Exkurs: Weitere Fragen die Sie vor dem Start der Bereinigung/Analyse beantworten sollten:

  • Sind alle relevanten Variablen im Datensatz?
  • Können überflüssige Variablen zur besseren Übersicht herausselektiert werden?
  • Wurden im vorhinein Bedingungen für die Stichprobe gestellt? (z. B. alle Teilnehmenden müssen volljährig sein)
  • Haben alle Variablen den richtigen Datentyp? (z. B. Zahlen sind als integers und nicht versehentlich als characters hinterlegt, siehe Datentypen in R)

Wie werden Datensätze in R bereinigt?

Überblick über die Vollständigkeit des Datensatzes verschaffen

Fehlende Werte werden in RStudio mit NA gekennzeichnet. Ein hoher Anteil an fehlenden Werten kann auf Probleme mit der Datenqualität oder mit der Datenerhebung hinweisen. Zum Beispiel könnten Befragte die Befragung oft vorzeitig abgebrochen haben (sog. Abbrecher), Fragen in einer Umfrage oft übersprungen worden sein (sog. Durchklicker), oder technische Fehler könnten während der Datenerfassung aufgetreten sein.
==*==
## AUFGABE 1
Gib aus den Einträgen den Abschnitt unverändert aus, der mit der Zeile beginnt, die „In the scene“ enthält, und mit der Zeile endet, die „Correct, the width“ enthält.

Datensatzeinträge
==*==
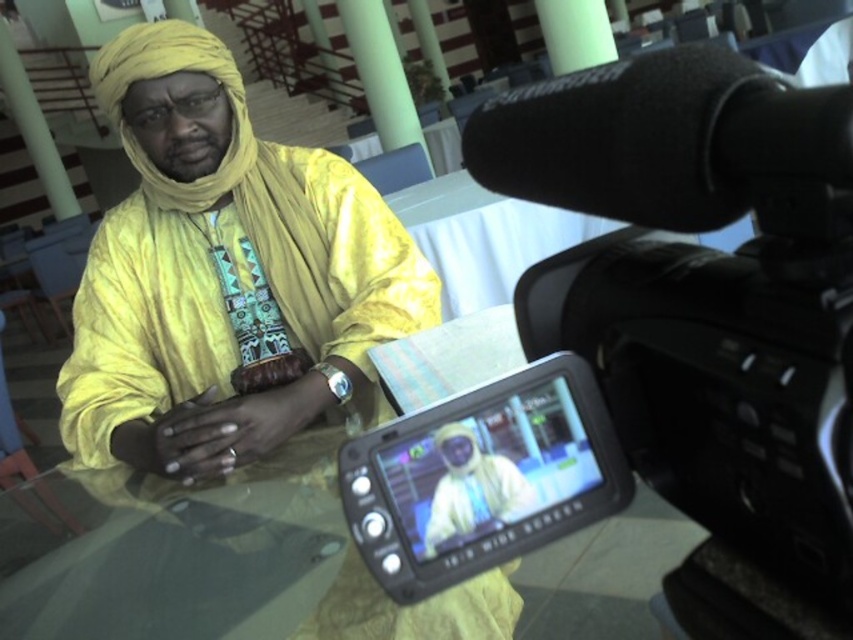
Based on the photo, you are a camera operator trying to adjust your position to get a better angle of the man seated at the transparent glass table at center. Which direction should you move the black plastic video camera at upper right to frame him better?

The black plastic video camera at upper right is positioned on the right side of transparent glass table at center. To frame the man better, you should move the black plastic video camera at upper right to the left side of the transparent glass table at center.

You are a camera operator trying to film the man seated at the transparent glass table at center. The black plastic video camera at upper right is your only camera. Can you film him without any obstruction from the camera itself?

The black plastic video camera at upper right is positioned over transparent glass table at center, so the camera is above the table. This means you can film the man seated at the transparent glass table at center without obstruction from the camera itself.

You are a camera operator adjusting the camera angle to focus on the matte yellow fabric at center and the transparent glass table at center. Which object should you move the camera closer to if you want to capture both objects in the frame without moving the camera position?

The matte yellow fabric at center is positioned on the right side of transparent glass table at center. To capture both in the frame without moving the camera, you should move the camera closer to the transparent glass table at center since the matte yellow fabric at center is already to its right and adjusting focus on the table would naturally include the fabric in the frame.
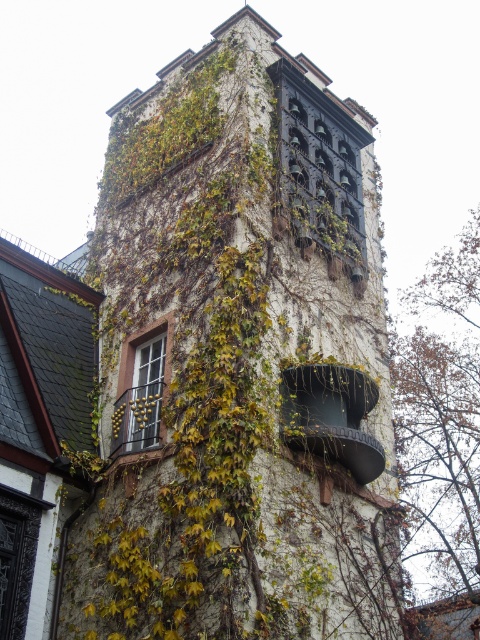
You are standing at the base of the tower and looking up. There are two points marked on the tower wall. The first point is at coordinates point (454, 540) and the second is at point (155, 342). Which point is closer to your line of sight when you look directly ahead?

Point (155, 342) is closer to your line of sight because it is in front of point (454, 540), which is behind it.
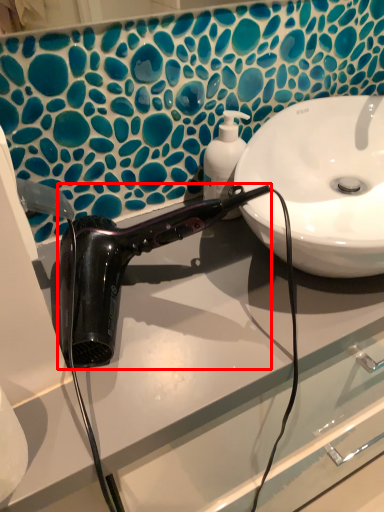
Question: From the image's perspective, considering the relative positions of hair dryer (annotated by the red box) and soap dispenser in the image provided, where is hair dryer (annotated by the red box) located with respect to the staircase?

Choices:
 (A) below
 (B) above

Answer: (A)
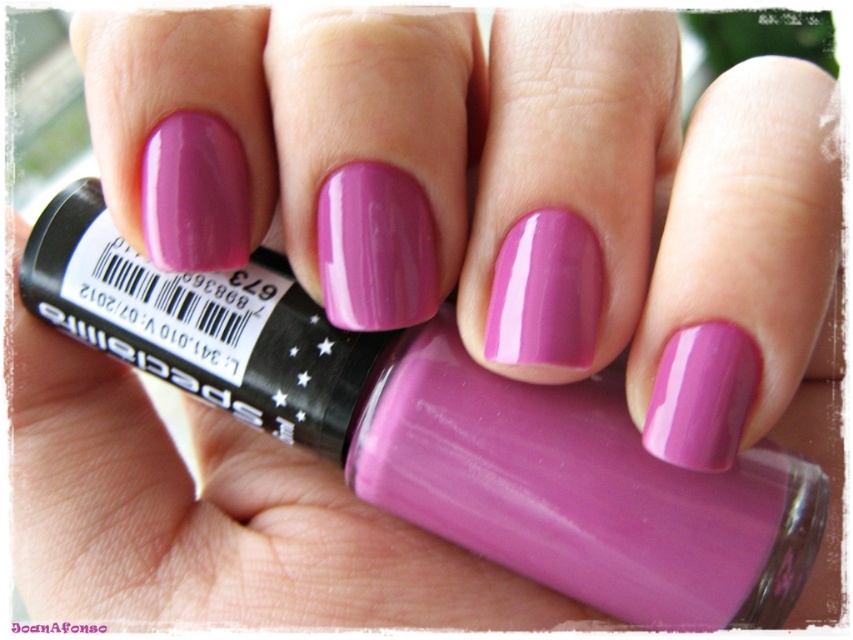
You are a painter standing 20 inches away from the image. Can you reach the point at coordinates point (283, 276) without moving your position?

The distance of point (283, 276) from viewer is 18.37 inches, so yes, the painter can reach the point at coordinates point (283, 276) without moving their position since they are only 18.37 inches away, which is within the 20 inches distance.

You are a customer at a beauty store holding two nail polish bottles, the matte purple nail polish at center and the glossy purple nail polish at center. You want to place both bottles on a shelf but need to know their positions relative to you. Which bottle is closer to your hand when you pick them up?

The matte purple nail polish at center is closer to your hand because it is positioned further to the viewer than the glossy purple nail polish at center, meaning it is nearer to you.

You are a nail artist observing a hand with pink nails and a bottle of nail polish. You notice a specific point at coordinates point (447, 433). What color nail polish is located at that point?

The point (447, 433) has matte purple nail polish at center.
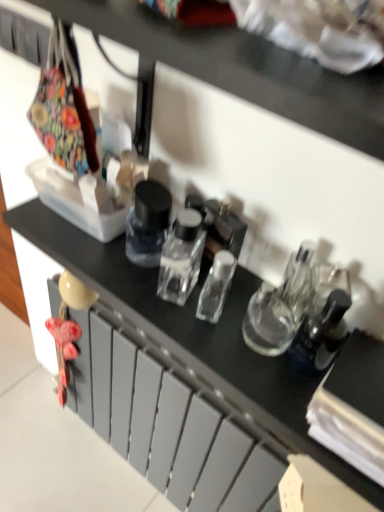
Question: Relative to transparent glass bottle at center, is matte gray drawer at center in front or behind?

Choices:
 (A) front
 (B) behind

Answer: (B)

Question: In terms of width, does matte gray drawer at center look wider or thinner when compared to transparent glass bottle at center?

Choices:
 (A) wide
 (B) thin

Answer: (A)

Question: From the image's perspective, is matte gray drawer at center positioned above or below transparent glass bottle at center?

Choices:
 (A) below
 (B) above

Answer: (A)

Question: Looking at the image, does transparent glass bottle at center seem bigger or smaller compared to matte gray drawer at center?

Choices:
 (A) big
 (B) small

Answer: (B)

Question: From the image's perspective, relative to matte gray drawer at center, is transparent glass bottle at center above or below?

Choices:
 (A) below
 (B) above

Answer: (B)

Question: Is transparent glass bottle at center in front of or behind matte gray drawer at center in the image?

Choices:
 (A) behind
 (B) front

Answer: (B)

Question: In terms of height, does transparent glass bottle at center look taller or shorter compared to matte gray drawer at center?

Choices:
 (A) tall
 (B) short

Answer: (B)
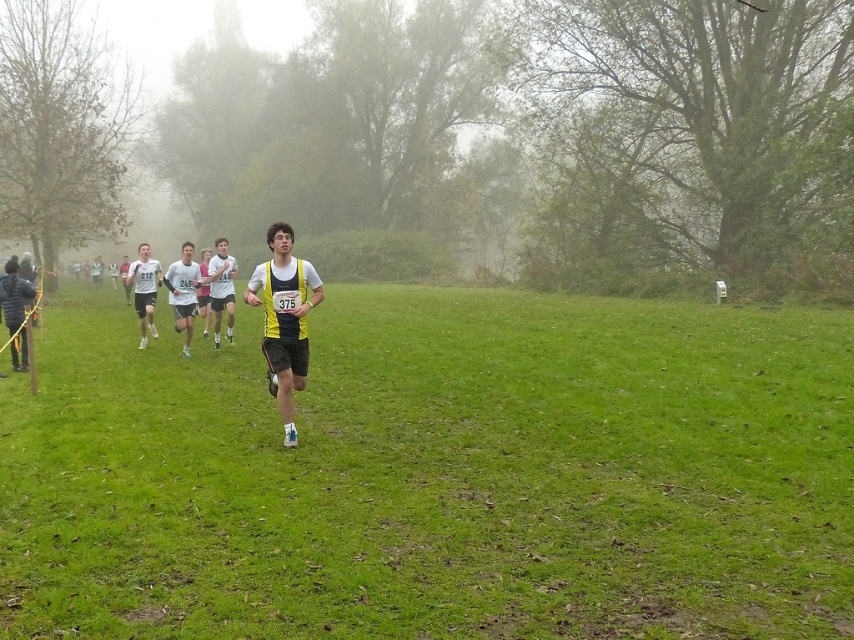
Who is lower down, yellow fabric runner at center or white matte shirt at left?

Positioned lower is yellow fabric runner at center.

Find the location of a particular element. yellow fabric runner at center is located at coordinates (436, 474).

Is point (682, 433) positioned before point (149, 259)?

Yes, point (682, 433) is closer to viewer.

Identify the location of yellow fabric runner at center. (436, 474).

Does white fabric shirt at center appear over white matte shirt at left?

Yes, white fabric shirt at center is above white matte shirt at left.

From the picture: Is white fabric shirt at center to the left of white matte shirt at left from the viewer's perspective?

Incorrect, white fabric shirt at center is not on the left side of white matte shirt at left.

Who is more distant from viewer, (178, 289) or (136, 280)?

Positioned behind is point (136, 280).

Find the location of `white fabric shirt at center`. white fabric shirt at center is located at coordinates (183, 292).

In the scene shown: Can you confirm if yellow fabric runner at center is wider than yellow/black athletic vest at center?

Correct, the width of yellow fabric runner at center exceeds that of yellow/black athletic vest at center.

Which is more to the right, yellow fabric runner at center or yellow/black athletic vest at center?

From the viewer's perspective, yellow fabric runner at center appears more on the right side.

Between point (407, 538) and point (309, 275), which one is positioned in front?

Point (407, 538)

Where is `yellow fabric runner at center`? yellow fabric runner at center is located at coordinates (436, 474).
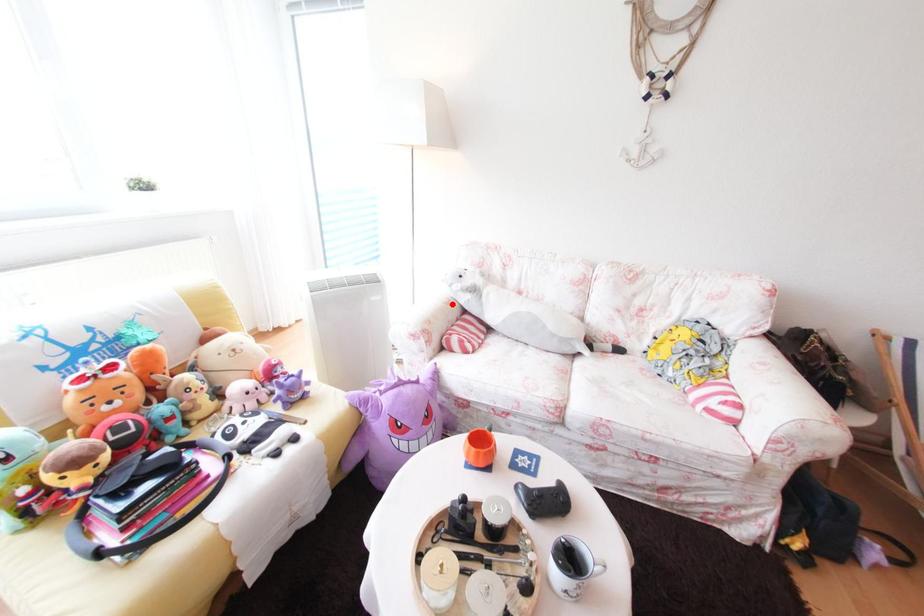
==*==
## AUFGABE 2
Womit werden fehlende Werte in RStudio laut dem Textausschnitt gekennzeichnet?

## ANTWORT 1
In the scene shown: Can you confirm if yellow fabric runner at center is wider than yellow/black athletic vest at center?

Correct, the width of yellow fabric runner at center exceeds that of yellow/black athletic vest at center.

## ANTWORT 2
Mit NA.